By happy coincidence, I was able to taste wines from Grace Winery back in Singapore during the Wine Fiesta organised by The Straits Wine Company. By the time I reached the booth though, the Koshu wines had finished and only the reds remained. A sign of its popularity?


Winery profiles and tasting notes:


Haramo Wine
A small winery established in 1924 as a cooperative and then converted to a family-owned business in 1973. Annual production is around 70,000 bottles, with Koshu accounting for half the total. International varieties include Chardonnay and Merlot. 


Haramo Koshu 2010 - Very pale water white. Floral aromas with hints of grapefruit. The palate is dry and light bodied with notes of green apple and a slight bitterness. Unoaked. 


Haramo Chardonnay 2008 - Stewed vegetables aromas. Fruit salad on the palate with crisp acidity and a hint of oak. Medium+ length. 


Haramo Merlot 2009 - Medium ruby appearance. Red cherries and some vanilla on the nose. Palate is slightly restrained, with medium+ acidity and a medium body. An international and recognisable style with clear varietal characteristics.  


Rubaiyat Wine
Medium-sized operation with annual production of 160,000 bottles. Grapes are sorted by hand and fermentation is done in cement tanks. An impressive cellar, with old cement tanks (still with tartrate deposits on the walls) used to store wine in bottles. Look out for owner Haruo Omura’s eclectic collection of corkscrews. The winery name is taken from a set of ancient Persian poems that celebrate the pleasures of wine. 
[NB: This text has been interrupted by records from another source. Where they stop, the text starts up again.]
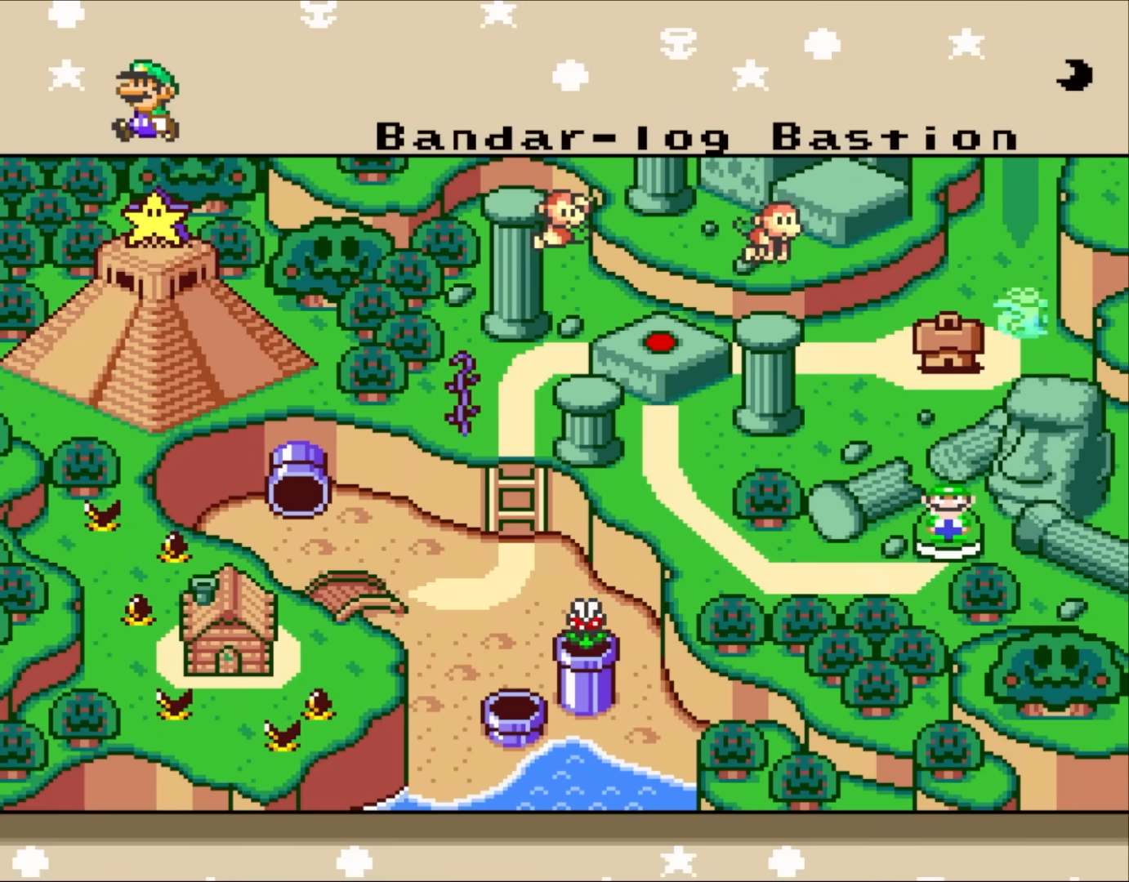
{"buttons": [], "events": []}
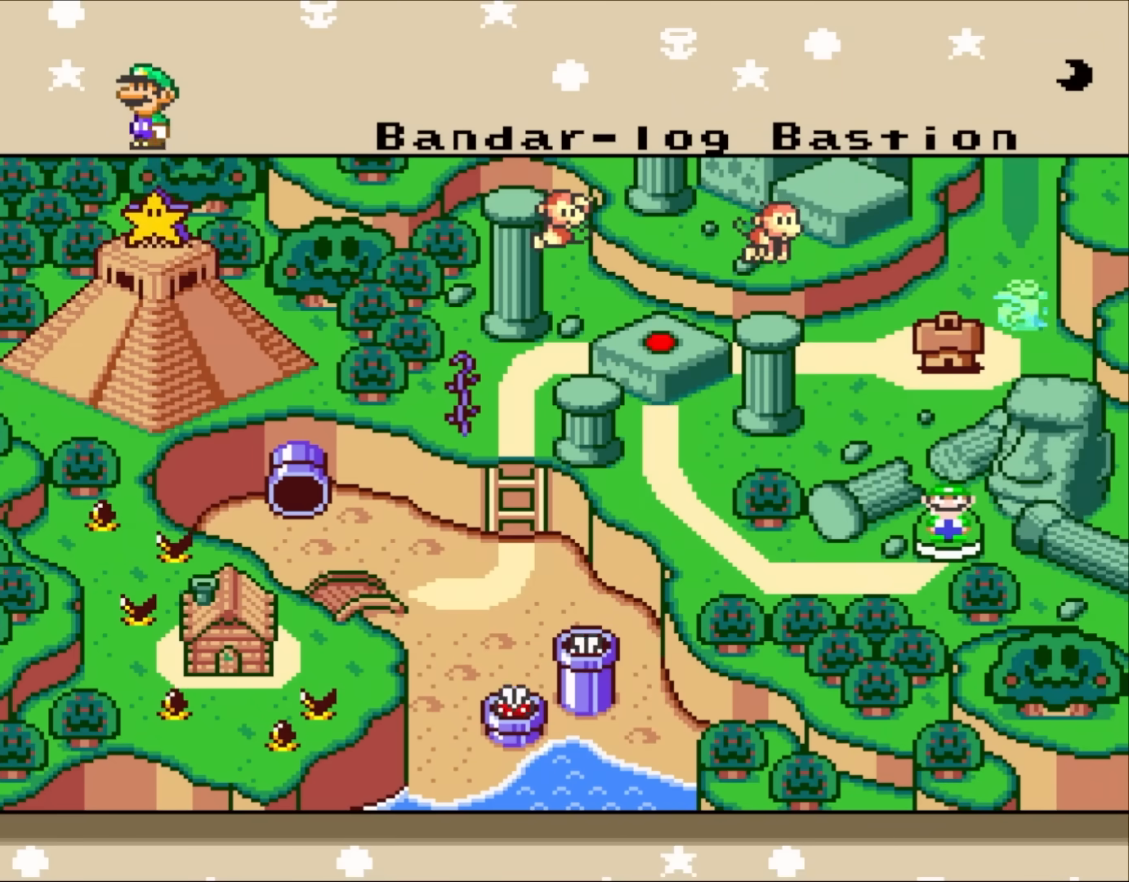
{"buttons": [], "events": []}
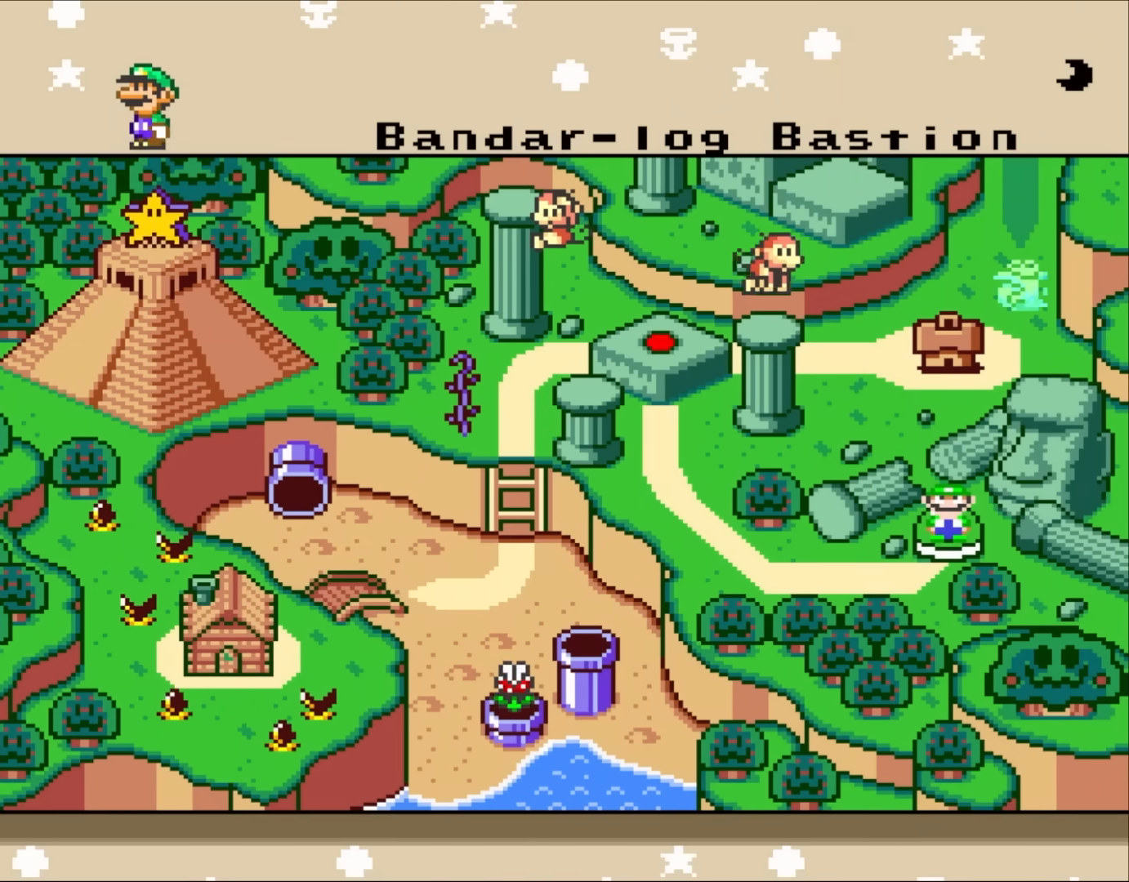
{"buttons": [], "events": []}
Rubaiyat Koshu ‘Sur Lie’ 2011 - Pale water white with grape and lime aromas. Medium bodied with a mineral streak and lively acidity. 


Rubaiyat Muscat Bailey A 2010 - Muscat Bailey A is a local hybrid variety. Sweet, confected nose of red fruits and maraschino cherries. Off dry on the palate, light bodied with a profile of crushed berries. Decidedly an acquired taste. 


Rubaiyat Petit Domaine 2007 - A Bordeaux-blend of Merlot, Petit Verdot and Cabernet Sauvignon from locally-grown grapes. Nose exhibits a perfumed lift with slight stalkiness. Medium+ intensity with a good depth of flavour on the palate. An approachable, medium bodied wine with soft tannins.